Supplied data
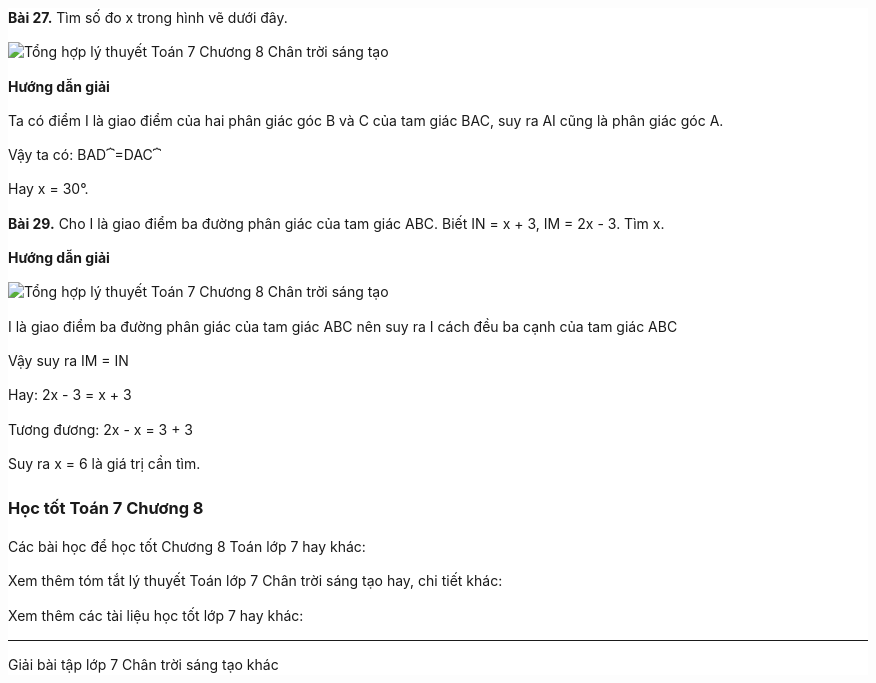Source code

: 
**Bài 27.** Tìm số đo x trong hình vẽ dưới đây.

![Tổng hợp lý thuyết Toán 7 Chương 8 Chân trời sáng tạo](https://vietjack.com/toan-7-ct/images/ly-thuyet-bai-tap-cuoi-chuong-8-186060.PNG)

**Hướng dẫn giải**

Ta có điểm I là giao điểm của hai phân giác góc B và C của tam giác BAC, suy ra AI cũng là phân giác góc A.

Vậy ta có: BAD⏞=DAC⏞

Hay x = 30°.

**Bài 29.** Cho I là giao điểm ba đường phân giác của tam giác ABC. Biết IN = x + 3, IM = 2x - 3. Tìm x.

**Hướng dẫn giải**

![Tổng hợp lý thuyết Toán 7 Chương 8 Chân trời sáng tạo](https://vietjack.com/toan-7-ct/images/ly-thuyet-bai-tap-cuoi-chuong-8-186061.PNG)

I là giao điểm ba đường phân giác của tam giác ABC nên suy ra I cách đều ba cạnh của tam giác ABC

Vậy suy ra IM = IN

Hay: 2x - 3 = x + 3

Tương đương: 2x - x = 3 + 3

Suy ra x = 6 là giá trị cần tìm.

### **Học tốt Toán 7 Chương 8**

Các bài học để học tốt Chương 8 Toán lớp 7 hay khác:

Xem thêm tóm tắt lý thuyết Toán lớp 7 Chân trời sáng tạo hay, chi tiết khác:

Xem thêm các tài liệu học tốt lớp 7 hay khác:

* * *

Giải bài tập lớp 7 Chân trời sáng tạo khác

What the task asks
Rewrite the records with "Hướng dẫn giải" changed to "Lời giải" wherever it appears, keeping everything else the same. Leave the pictures out of your answer.

Written solution
Source code

: 
**Bài 27.** Tìm số đo x trong hình vẽ dưới đây.

![Tổng hợp lý thuyết Toán 7 Chương 8 Chân trời sáng tạo](https://vietjack.com/toan-7-ct/images/ly-thuyet-bai-tap-cuoi-chuong-8-186060.PNG)

**Lời giải**

Ta có điểm I là giao điểm của hai phân giác góc B và C của tam giác BAC, suy ra AI cũng là phân giác góc A.

Vậy ta có: BAD⏞=DAC⏞

Hay x = 30°.

**Bài 29.** Cho I là giao điểm ba đường phân giác của tam giác ABC. Biết IN = x + 3, IM = 2x - 3. Tìm x.

**Lời giải**

![Tổng hợp lý thuyết Toán 7 Chương 8 Chân trời sáng tạo](https://vietjack.com/toan-7-ct/images/ly-thuyet-bai-tap-cuoi-chuong-8-186061.PNG)

I là giao điểm ba đường phân giác của tam giác ABC nên suy ra I cách đều ba cạnh của tam giác ABC

Vậy suy ra IM = IN

Hay: 2x - 3 = x + 3

Tương đương: 2x - x = 3 + 3

Suy ra x = 6 là giá trị cần tìm.

### **Học tốt Toán 7 Chương 8**

Các bài học để học tốt Chương 8 Toán lớp 7 hay khác:

Xem thêm tóm tắt lý thuyết Toán lớp 7 Chân trời sáng tạo hay, chi tiết khác:

Xem thêm các tài liệu học tốt lớp 7 hay khác:

* * *

Giải bài tập lớp 7 Chân trời sáng tạo khác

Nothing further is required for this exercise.